[[ INPUT FOR THIS TASK open ]]

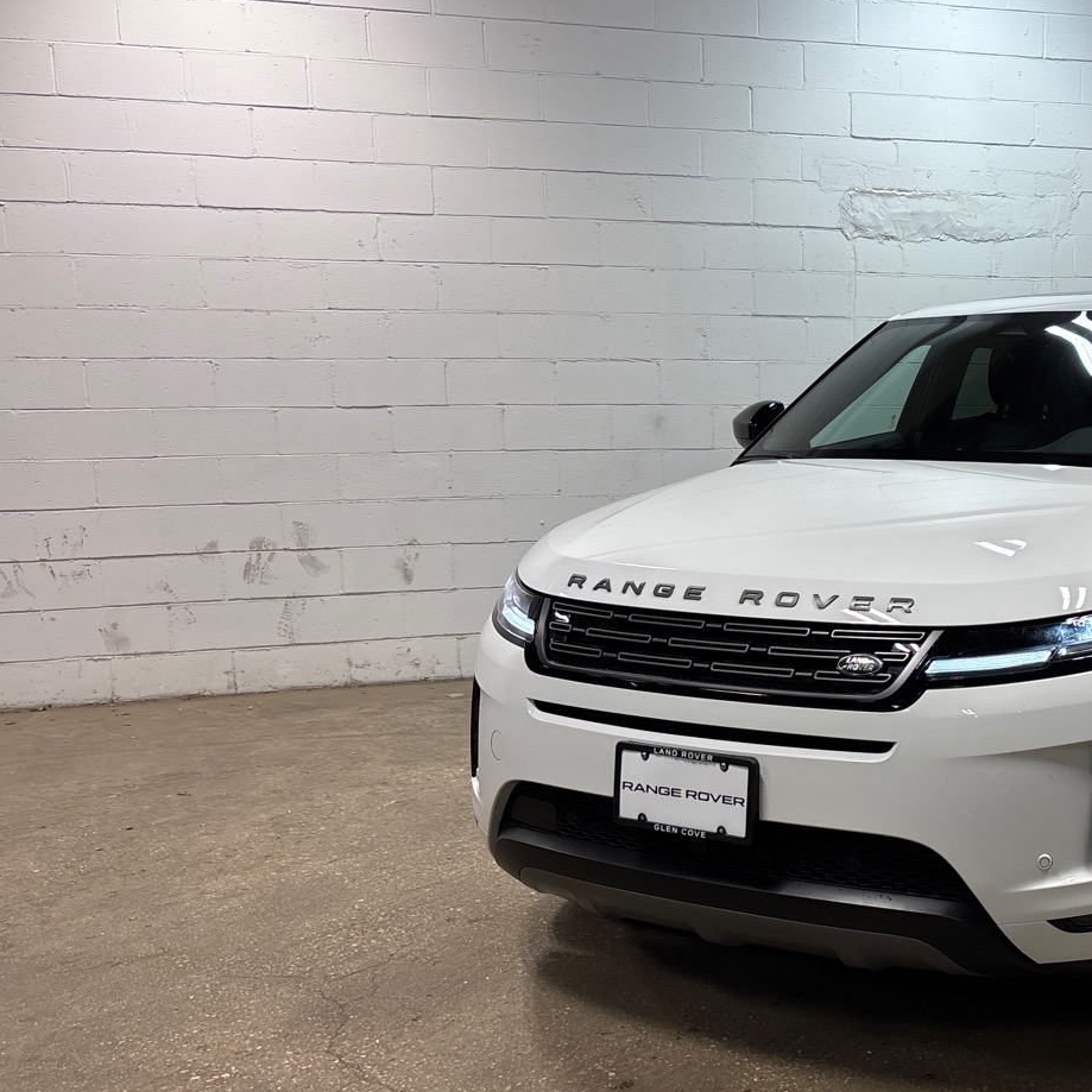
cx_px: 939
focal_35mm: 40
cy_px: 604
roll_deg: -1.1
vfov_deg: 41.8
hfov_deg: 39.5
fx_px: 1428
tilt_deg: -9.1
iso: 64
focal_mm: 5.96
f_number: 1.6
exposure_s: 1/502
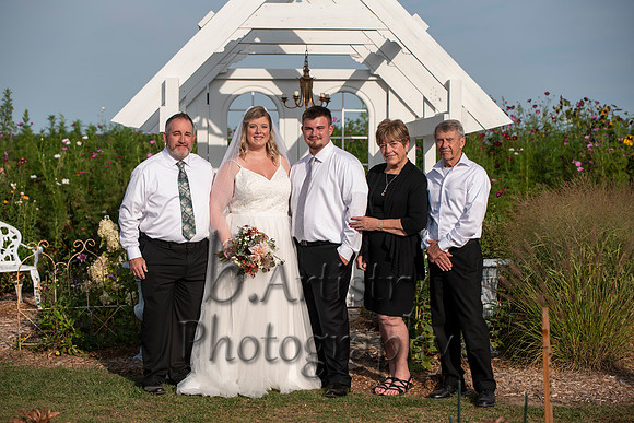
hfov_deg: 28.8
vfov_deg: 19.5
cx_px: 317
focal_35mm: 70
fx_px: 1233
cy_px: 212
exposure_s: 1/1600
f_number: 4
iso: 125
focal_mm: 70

[[ INPUT FOR THIS TASK closed ]]

— PROBLEM DETAILS —
Set down each entry above exactly as it appears. Omit the pictures.

— RESPONSE AREA —
cx_px: 939
focal_35mm: 40
cy_px: 604
roll_deg: -1.1
vfov_deg: 41.8
hfov_deg: 39.5
fx_px: 1428
tilt_deg: -9.1
iso: 64
focal_mm: 5.96
f_number: 1.6
exposure_s: 1/502
hfov_deg: 28.8
vfov_deg: 19.5
cx_px: 317
focal_35mm: 70
fx_px: 1233
cy_px: 212
exposure_s: 1/1600
f_number: 4
iso: 125
focal_mm: 70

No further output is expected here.